Через час от воеводы Мещерского по душу Федьки примчался
В Коломне звонили колокола, и от городских ворот вдоль московской дороги толпились возбуждённые люди - полк великого князя вступал в город. В начищенной меди труб городских сигнальщиков пылало полуденное солнце, белели чистые рубашки мужиков, цветами пестрели летники принаряженных женщин, блистали доспехи бояр, ухали тулумбасы, кадили и пели попы, и катились над толпами приветственные клики. Рядом с епископом Дмитрий проехал к церкви Воскресения, где состоялось торжественное богослужение. А через западные, серпуховские, ворота в город вступали полки Владимира Серпуховского и Фёдора Белозёрского. Войска проходили через город к берегу Оки, на Девичье поле, где стояли рати народного ополчения. На следующий день, с утра, Дмитрий назначил общий смотр.
До вечера ворота крепости не затворялись - через них поминутно проносились гонцы. "Главный штаб" русского войска собрался в княжеском тереме детинца, не было лишь боярина Вельяминова - он вёл большой московский пеший полк к устью Лопасни, где должен навести переправы через Оку и подождать Дмитрия. Да ещё западнее двигалось на Тарусу войско Ольгердовичей.
Когда отданы были все распоряжения о смотре войска и Дмитрий собирался отдохнуть, князь Мещерский сказал ему, что в городе находится сын темника Есутая.
– Вот это - новость!
– встрепенулся Дмитрий.
– Ну-ка, давайте его ко мне.
Мещерский замялся:
– При смерти он. Его Фома из петли вынул, еле отходили.
– Народ, что ль, схватил?
Мещерский рассказал о случившемся. Дмитрий выслушал, нахмурясь.
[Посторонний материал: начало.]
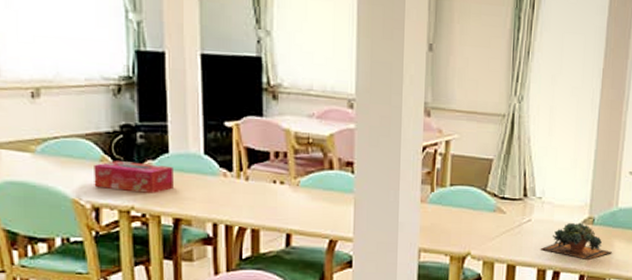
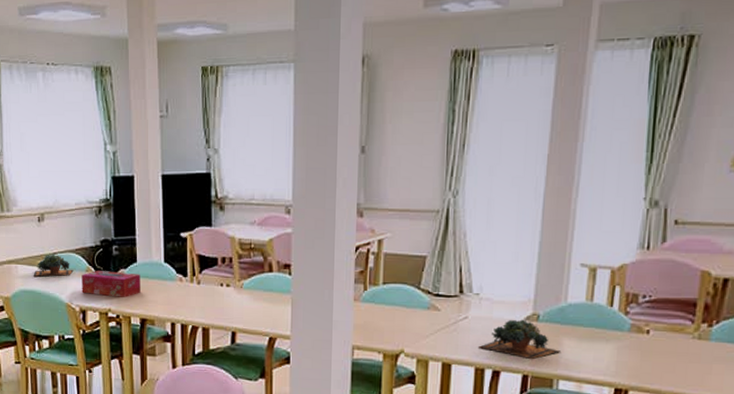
succulent plant: none [24,138,83,166] -> present [33,254,74,277]

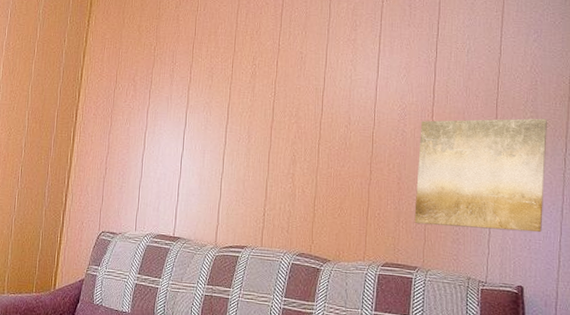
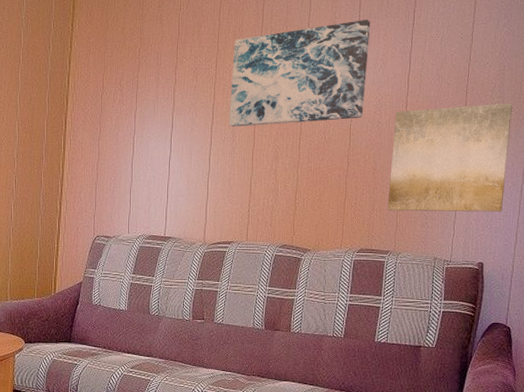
wall art: none [245,28,393,128] -> present [229,19,371,127]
– Плохо ты свою разведку поставил, князь.
– Помилуй, государь!
– обиделся воевода.
– Они же открыто пришли, сами отдались в руки стражи, и воинские сторожи проверяли их ещё по дороге. Разве градоначальник не должен сообщать воеводе о таких делах?
– С Авдеем будет свой разговор. И с тебя вины не снимаю. Как же ты, воевода, услышав о схваченных лазутчиках, не потребовал их к себе?
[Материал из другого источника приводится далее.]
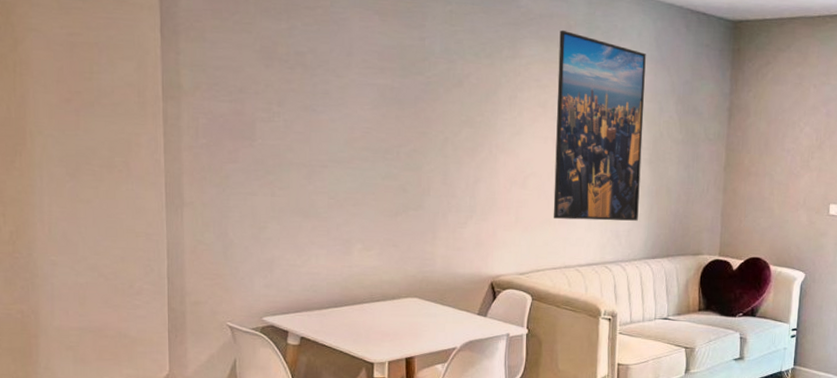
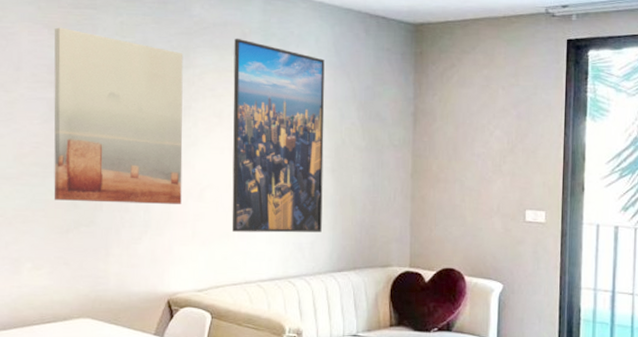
wall art: none [383,14,510,191] -> present [53,27,183,204]

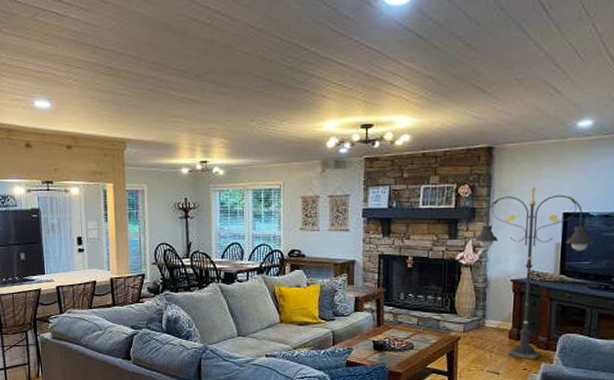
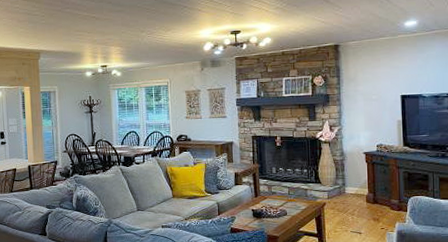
floor lamp: present [474,186,594,360] -> none [330,75,429,220]

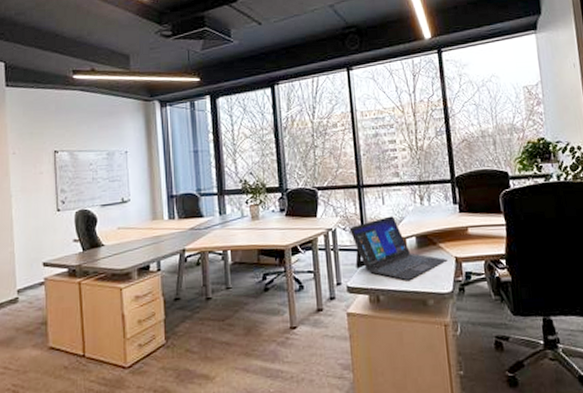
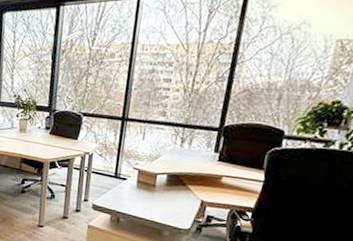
laptop: present [349,216,448,281] -> none [104,151,193,212]

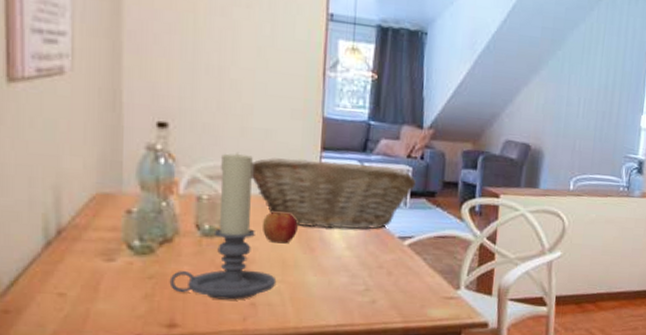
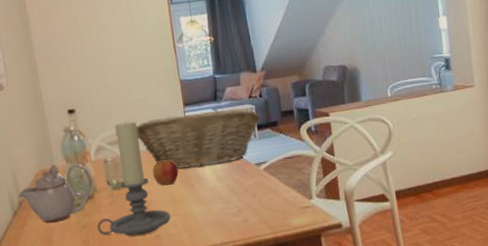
teapot: none [58,188,175,265] -> present [18,164,93,223]

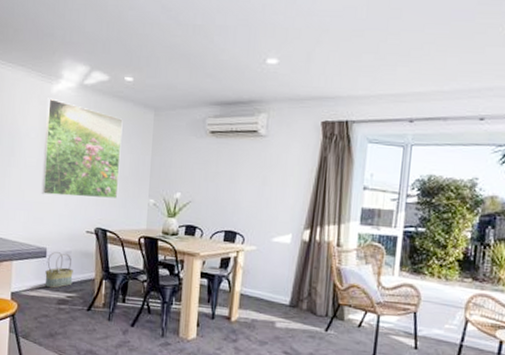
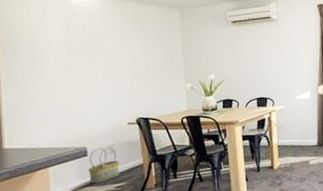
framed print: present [41,98,123,199] -> none [68,8,155,98]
– Государь, денно и нощно рати подходили, каждый отряд встречал, мне и спать-то некогда было.
– За то рвение хвалю, но разведка!.. Её же и на час нельзя откладывать. Ты бы Фому-то, чем в разъезды гонять, поставил на время сбора ратей начальником над разведкой - уж он ничего бы не просмотрел... В себе ли - татарин?
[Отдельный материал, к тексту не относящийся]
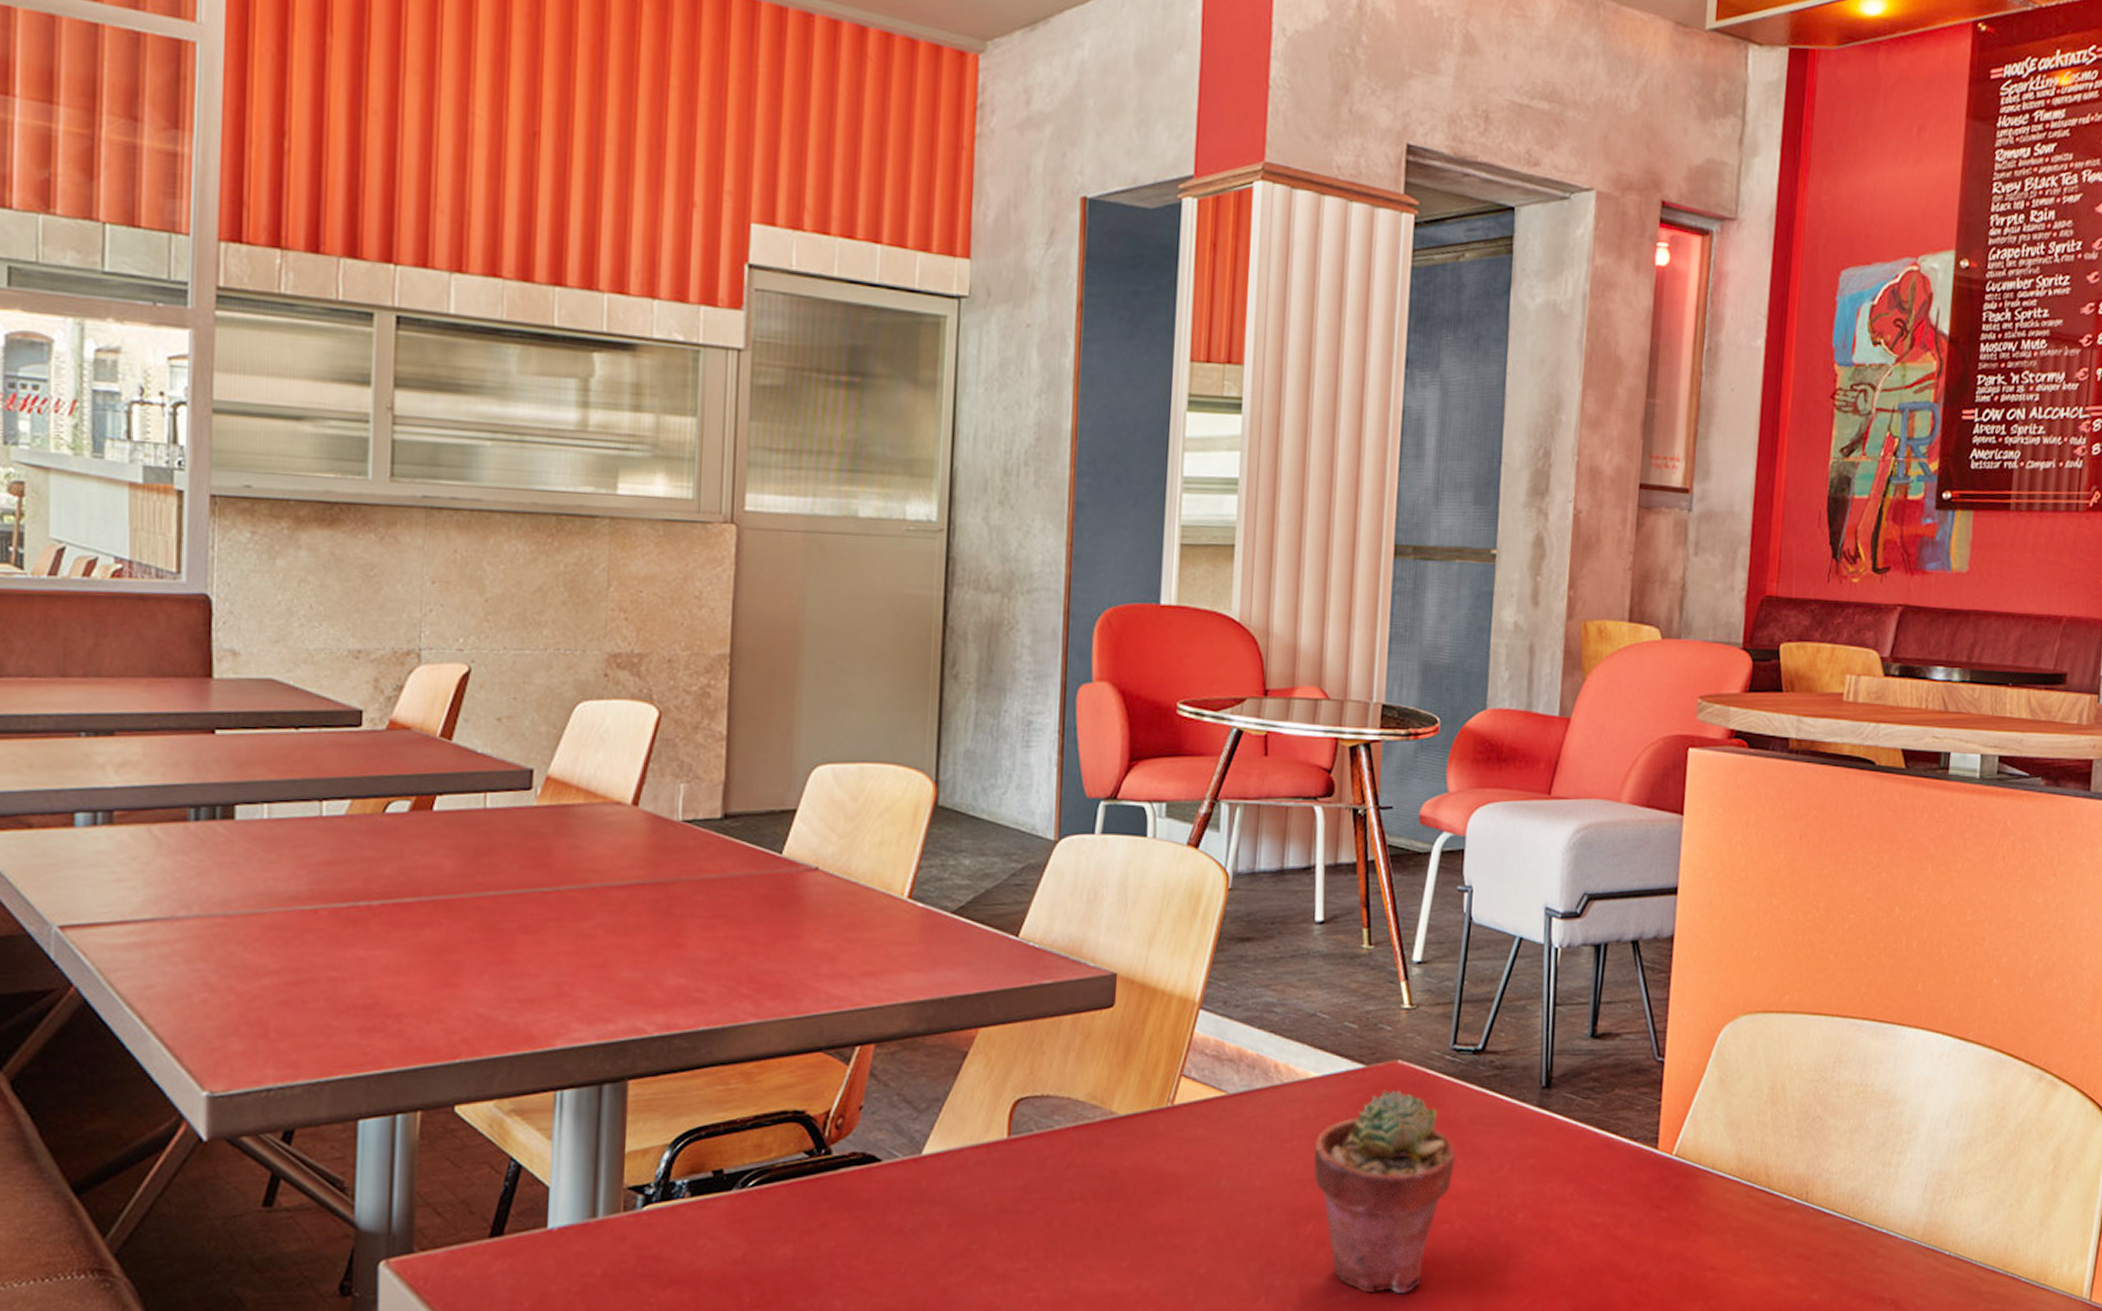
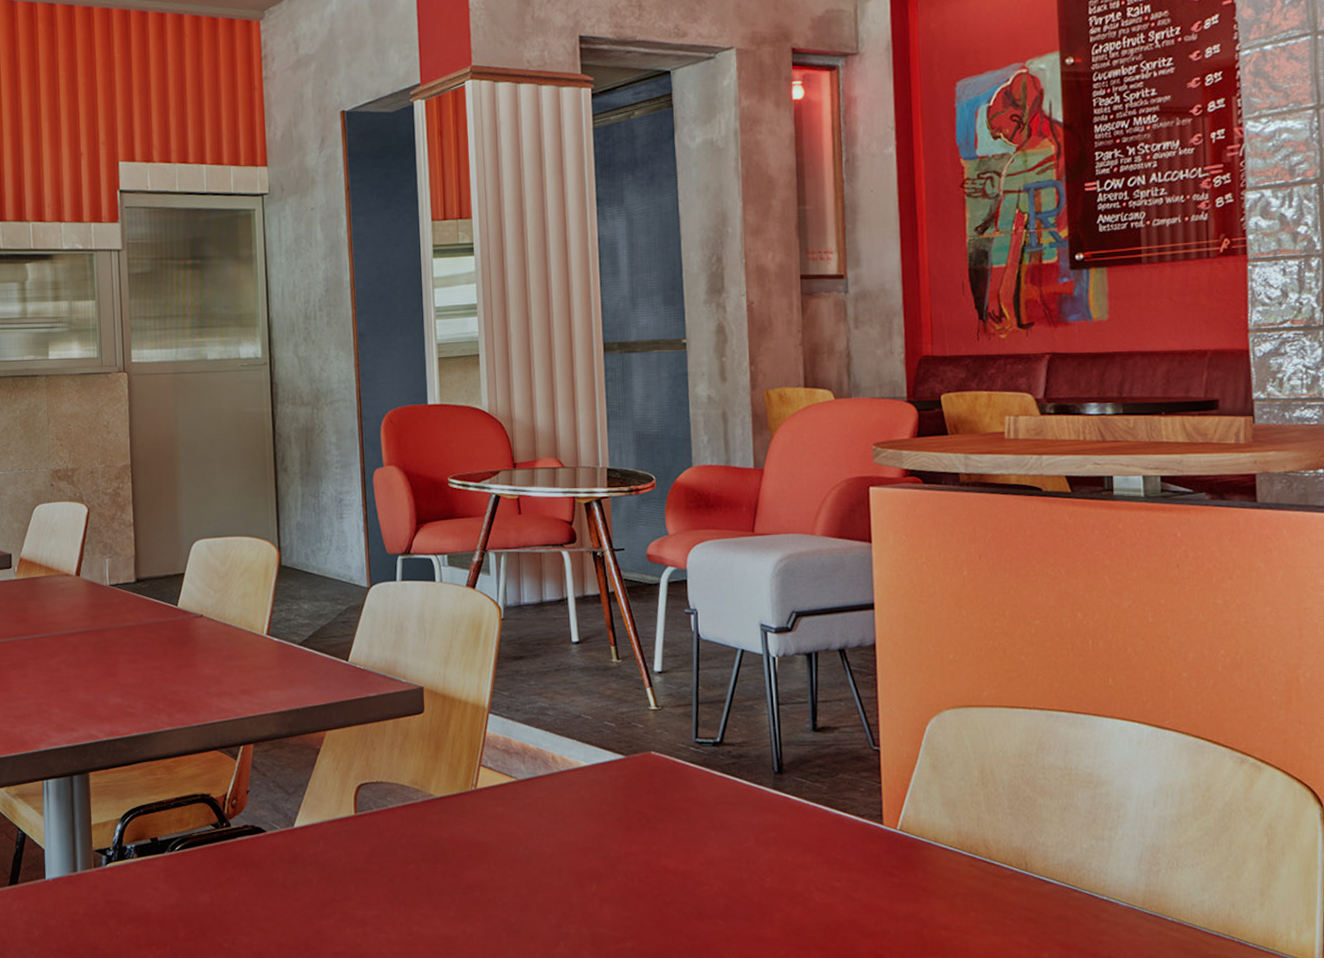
potted succulent: present [1314,1090,1456,1293] -> none [590,776,709,942]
– В себе. Был я у него, он только и молвит: "Скажу Дмитрию".
– Пойду к нему. И пока говорю с ним, чтобы все до единой полушки, что стража у татар отняла, вернули им, и коней, и справу тоже. Авдей пусть подождёт, а Бастрыка сыщите хоть под землёй.
Иргиз умирал - Дмитрий понял это, едва глянул в его обезображенное лицо, покрытое зелёной лечебной мазью. Но не рубцы и язвы страшны были - палачи отбили ему внутренности, а петля раздавила горло, в уголках почернелых губ пузырилась розоватая пена. Он еле дышал, полуприкрытые глаза смотрели в потолок.